Immunological responses are tightly controlled through a balance between stimulatory and inhibitory cytokines. This is used therapeutically in chronic inflammatory diseases such as rheumatoid arthritis or Crohn’s disease, where anti-cytokine therapy has proven to be useful. Furthermore, stimulatory cytokines are used in treatment of some malignant diseases. However, both anti-cytokine therapy and cytokine therapy are systemic treatments with severe side-effects: thus local delivery of the treatment may improve the therapeutic efficacy and reduce the systemic side-effects.
We therefore propose the concept of local delivery using secretory lysosomes of hematopoietic cells as vehicles. A secretory lysosome is a compartment with a dual function of storage and degradation found in secretory cells, e.g. in neutrophils and lymphocytes. The secretory lysosomes are released by degranulation at sites of inflammation or infection. Therapeutically-active protein could be induced for expression and storage in secretory lysosomes and thereby be locally released by degranulation resulting in local delivery of therapeutically active protein.

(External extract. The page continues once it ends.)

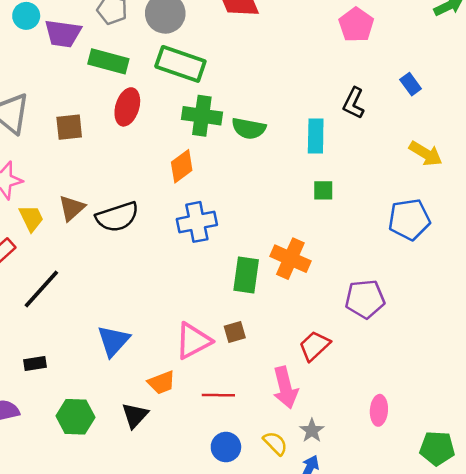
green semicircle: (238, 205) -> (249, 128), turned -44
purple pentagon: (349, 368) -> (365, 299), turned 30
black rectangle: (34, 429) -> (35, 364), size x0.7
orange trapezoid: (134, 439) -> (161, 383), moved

In support of this concept, we have shown that: I) gene transfer and granule loading can be achieved using the soluble TNF-a receptor (sTNFR1) after cDNA expression in hematopoietic cell lines and hematopoietic progenitor cells; II) endoplasmic reticulum export can be facilitated by the addition of a transmembrane domain; III) constitutive secretion can be prevented by incorporating a cytosol-sorting signal resulting in secretory lysosome targeting; IV) the sTNFR1 is released from the transmembrane domain into the secretory lysosome by proteolytic cleavage; V) regulated sTNFR1-secretion can be triggered by activation or calcium signal.
In vivo investigations are currently determining the feasibility of local protein delivery at sites of inflammation or malignancy.